2 German Man Killed by Spider
The tale of 30-year-old Mark Voegel of Dortmund, Germany and his apartment full of insects is so gruesome it is like something out of a horror film. At the very least, it was twisted enough to be featured on the sensational television program 1,000 Ways to Die, narrated by Hellboy himself. According to reports, Voegel was bitten by a black widow spider in his apartment one night, and succumbed to the poison after a period of time. Because he was reclusive, no one bothered to check on him until the smell from his apartment got bad enough that other tenants called police. What police found was his badly decomposed body laying on the ground, being eaten, and lived in, by the various snakes and reptiles he had kept in his own private zoo. As shocking as this story is, that may just be the point; though the story has been published essentially verbatim since 2004 by news outlets as wide ranging as Britain’s Sun tabloid and the Washington Times, there appears to be no actual evidence to either prove or disprove its validity. Whether true or not, the creepiness of the tale, and the potential for it to actually happen somewhere, makes it worthy of this list.

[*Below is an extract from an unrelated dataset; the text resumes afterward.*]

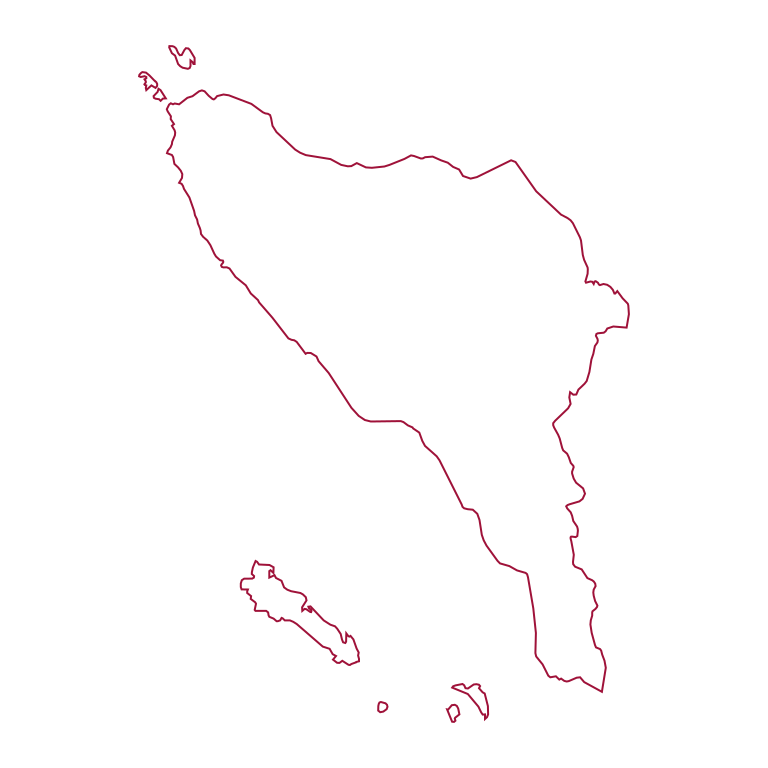 an SVG outline of Aceh
{"feature_id": "IDN-1136", "entity_name": "Aceh", "entity_type": "Autonomous Province", "adm_level": 1, "iso_a3": "IDN", "parent_name": "Indonesia", "parent_adm1": "", "projection": "natural_earth1", "projection_center": [96.646, 3.962], "detail": "fine", "context": "isolated", "style": "outline", "palette": "rose", "viewbox_px": 768, "rotation_deg": 0, "n_neighbors": 0, "source": "natural_earth", "source_scale": "10m", "svg_char_len": 6060}
<svg xmlns="http://www.w3.org/2000/svg" viewBox="0 0 768 768"><path d="M601.9,691.8L584.2,682.1L580.1,677.3L576.7,677.7L568.8,681.1L566.7,681.5L564.3,680.9L561.1,678.6L559.3,679.6L555.9,676.3L550.3,677.3L548.3,675.7L542.6,664.4L536.2,656.5L535.4,653.1L535.9,633.0L533.3,608.4L528.0,577.3L527.1,574.2L525.6,572.9L517.0,570.4L509.4,566.1L500.0,563.4L497.5,560.8L486.5,545.6L483.7,540.3L481.8,534.8L479.5,520.0L477.3,513.8L472.8,509.7L467.7,509.2L464.1,508.3L462.5,506.8L461.7,504.5L439.5,460.3L436.7,456.3L425.0,445.9L422.3,440.9L419.3,432.6L413.1,428.4L412.5,427.4L407.9,425.4L403.5,422.1L400.8,421.1L370.8,421.5L364.8,420.0L358.7,415.9L351.4,407.8L328.7,373.0L318.6,361.2L316.5,356.5L310.8,353.0L307.2,352.9L305.6,353.8L296.7,341.9L294.3,340.3L291.5,339.8L288.4,338.4L272.4,317.7L259.1,302.4L258.0,300.1L250.8,293.5L245.8,285.3L235.5,276.9L229.5,268.5L226.8,267.3L223.4,267.4L221.8,266.9L221.1,265.5L221.5,264.5L222.9,262.9L223.3,261.9L222.9,260.6L220.1,260.2L216.0,256.5L214.3,253.7L210.4,245.2L207.3,240.5L203.2,236.9L201.0,234.0L200.6,230.5L199.8,227.9L197.9,223.5L197.1,219.5L195.0,215.3L194.1,210.9L189.4,197.5L184.0,188.9L183.0,186.0L181.6,183.8L179.1,182.8L182.0,177.9L182.3,174.1L180.8,170.8L178.1,167.4L174.4,163.9L173.1,157.0L171.9,155.0L167.0,153.2L167.9,150.6L170.5,147.4L171.9,144.2L172.2,141.7L174.9,135.4L175.2,132.6L174.6,130.3L171.9,125.8L174.0,124.1L170.7,119.1L170.9,116.3L167.7,111.4L166.8,109.2L169.1,104.6L170.8,103.3L173.0,104.3L174.7,103.5L179.1,104.3L187.4,97.8L192.5,96.2L199.1,91.3L201.9,90.4L204.6,91.3L208.7,95.8L212.5,99.0L213.8,99.4L215.3,98.3L217.1,96.1L223.5,94.5L228.8,95.3L251.4,103.9L262.9,112.3L265.3,113.4L267.9,113.8L270.1,115.1L271.1,118.3L272.5,125.8L276.5,132.1L295.2,149.6L300.1,152.7L305.8,155.1L330.5,159.1L341.2,164.9L347.8,166.3L351.3,166.1L356.8,163.1L365.9,167.4L371.9,167.8L384.4,166.5L389.5,164.9L404.5,158.9L411.0,155.4L414.0,156.0L420.9,158.5L422.8,158.4L425.1,157.2L432.7,156.6L441.2,160.4L447.8,162.7L453.1,166.9L459.1,169.5L463.0,176.0L470.6,178.6L476.9,177.1L511.1,160.3L515.5,162.0L536.2,191.3L561.0,214.6L567.6,218.1L570.6,220.3L572.9,223.2L579.9,237.3L581.0,240.5L582.8,255.0L584.1,259.8L587.6,267.5L587.8,269.3L587.6,273.8L585.4,281.4L586.0,282.7L590.4,281.5L592.3,281.8L593.7,284.0L594.6,281.5L595.7,281.2L597.9,282.7L598.9,284.5L599.9,285.1L603.5,284.0L607.2,284.8L610.4,286.9L612.9,289.9L614.4,293.5L615.3,293.5L617.3,291.1L622.6,298.3L627.8,303.7L628.3,305.4L628.9,314.2L626.6,327.6L613.3,326.5L607.3,328.5L605.6,331.3L603.8,332.7L597.8,333.3L596.4,334.0L595.9,335.8L597.5,338.9L597.8,340.5L597.4,342.5L594.9,346.0L593.3,353.9L591.4,359.5L589.4,372.0L586.7,381.0L584.5,383.8L578.4,389.6L576.3,394.5L573.3,394.7L570.1,392.2L569.3,397.4L570.6,403.9L568.1,408.3L555.1,420.8L553.2,423.2L553.2,425.2L554.1,427.5L558.1,434.7L559.7,438.5L562.2,448.0L563.2,450.4L567.1,453.7L568.8,457.2L570.8,463.0L573.3,465.8L573.7,467.1L572.1,471.7L572.1,473.5L573.7,478.6L576.1,482.7L583.1,488.4L585.0,493.7L582.6,498.9L579.4,501.4L569.5,504.3L567.5,505.1L566.2,506.3L567.2,508.4L570.7,512.3L572.1,515.8L573.3,521.0L577.1,526.6L577.7,528.8L577.9,530.7L577.3,536.0L575.7,537.1L572.0,536.6L571.0,536.7L570.6,537.3L570.6,538.6L571.3,541.2L573.8,554.8L573.0,562.0L573.2,564.2L575.1,566.7L581.7,569.4L587.4,578.1L592.1,580.2L593.8,581.5L595.2,583.6L595.6,586.1L593.7,589.6L593.3,592.5L593.7,595.7L595.1,601.0L597.4,605.6L597.0,607.0L595.5,608.9L592.5,611.3L592.2,612.5L592.2,615.6L590.8,620.3L590.4,624.5L591.7,632.9L595.0,645.0L596.0,647.4L600.1,649.1L601.2,650.7L602.2,654.6L604.5,660.7L605.8,667.8L601.9,691.8ZM358.7,652.5L358.1,655.5L359.0,658.8L359.0,661.3L355.6,662.1L356.7,662.1L351.4,664.0L349.9,665.0L348.5,664.8L342.3,660.8L339.5,662.9L337.1,662.8L333.0,659.6L336.0,656.0L332.7,654.2L329.6,648.8L322.8,646.6L296.7,624.0L293.2,621.8L289.9,620.4L284.8,620.4L282.6,618.3L281.6,617.9L280.1,620.4L277.8,621.2L276.6,621.2L273.6,618.6L269.3,616.8L268.6,615.4L268.1,612.4L266.2,610.9L255.5,610.9L254.7,609.9L256.0,603.7L255.2,602.3L250.7,598.9L251.1,596.1L247.2,593.0L247.2,591.3L247.9,589.5L241.6,589.4L240.8,587.1L240.8,583.5L241.8,580.2L244.1,578.7L252.2,578.6L253.9,577.6L254.1,576.1L251.8,574.0L251.9,572.1L252.9,567.5L255.6,561.0L257.1,561.8L259.0,564.5L269.5,565.0L273.6,567.3L273.4,572.9L270.5,570.2L269.3,571.1L269.3,577.6L274.5,575.2L276.0,578.0L281.5,580.8L284.1,587.4L287.3,589.7L291.1,591.2L300.4,593.0L302.9,594.4L305.8,597.2L306.5,600.4L302.1,607.3L302.3,610.9L304.6,608.9L306.3,609.2L310.3,612.0L311.1,612.1L311.5,610.9L311.0,609.8L308.9,608.1L308.4,606.7L310.5,606.4L323.7,620.4L330.4,624.7L335.0,626.3L337.2,628.7L340.7,634.0L342.0,639.5L343.1,642.3L345.3,643.0L346.1,641.7L346.3,633.4L348.4,636.2L349.4,636.6L350.5,635.9L353.4,639.4L356.6,648.5L358.7,652.5ZM484.7,693.5L487.9,706.1L488.1,714.4L487.0,717.2L485.0,719.0L485.0,714.4L482.7,714.6L481.2,712.4L478.4,706.6L467.8,694.0L452.2,687.6L453.1,686.3L455.5,685.4L462.5,684.0L464.2,685.3L465.5,688.2L467.9,688.5L473.7,684.5L476.4,684.2L478.9,684.7L480.1,686.1L479.0,688.2L482.6,692.3L484.7,693.5ZM188.4,48.5L189.9,50.1L194.6,57.9L194.6,64.0L193.5,64.0L192.5,62.0L190.5,60.4L190.5,66.0L189.7,68.0L187.9,68.8L182.6,67.7L180.2,66.2L178.1,64.0L175.1,55.6L171.9,53.2L169.2,47.4L169.4,46.1L172.6,46.2L174.4,46.9L176.1,48.5L178.1,53.0L179.8,55.2L181.7,55.0L184.4,50.0L185.9,48.2L188.4,48.5ZM154.5,80.5L156.3,82.2L157.2,84.0L157.1,86.0L155.5,87.9L151.4,85.4L146.3,90.1L145.8,87.9L146.3,85.4L144.8,84.9L144.4,84.3L145.8,82.4L145.8,81.3L144.5,79.3L146.3,78.3L146.3,77.0L144.6,76.2L140.7,77.0L139.1,76.3L139.4,74.8L140.8,73.2L142.3,72.1L146.0,72.6L149.4,75.4L155.5,81.7L154.5,80.5ZM459.4,714.4L455.2,717.7L454.8,718.4L455.4,720.7L454.0,721.9L452.1,721.7L447.1,709.4L448.1,709.6L451.8,705.2L454.8,704.8L456.8,705.9L458.2,708.5L459.4,714.4ZM160.5,90.1L165.8,98.4L162.9,98.6L160.6,100.8L159.0,99.2L155.5,98.7L153.9,97.8L153.6,96.1L157.6,91.9L158.5,88.8L160.5,90.1ZM380.9,702.0L385.5,703.3L387.0,704.8L387.5,706.8L386.6,709.2L383.3,711.6L380.2,712.2L378.2,710.6L378.3,706.0L378.8,703.8L379.5,702.5L380.9,702.0Z" fill="none" stroke="#9f1239" stroke-width="2"/></svg>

1 Woman Mauled by Friend's Chimpanzee
In a tragic case of wrong place wrong time, or at the very least being a little too helpful with her friends, Charla Nash headed over to her friend of thirty years Sandra Herold’s house in Stamford, Connecticut to help Herold attempt to get her 200 pound pet Chimpanzee back into his cage. At the time, Herold was in her 70s and Nash in her mid-fifties; attempting to physically force a 200 pound domesticated Chimpanzee, named Travis, back into his cage seemed a little daunting. Speculation on the difficulty of the task at hand unfortunately proved valid; soon after a 911 call from the Herold residence lead paramedics to a scene of horror. Parts of Nash’s fingers were strewn across the floor, her face had been severely mauled and paramedics stated her hands “looked as though they were run through a meat grinder.” Herold’s chilling 911 call further demonstrates the violence at the scene, her panic stricken voice claiming that her chimp had “killed (her) friend, and that he tore her apart.” After a long period of rehabilitation, Nash recovered from her injuries, but is severely scarred, wearing a veil to avoid scaring people with her severely disfigured face. While prosecutors did not press charges against Herold for her animal’s attack, Nash’s family filed a $50 million lawsuit against her. Herold died a year after the attack at age 72, while Nash ultimately continued to receive treatments to repair her mauled face, while collecting $4 million from the initial lawsuit in 2013.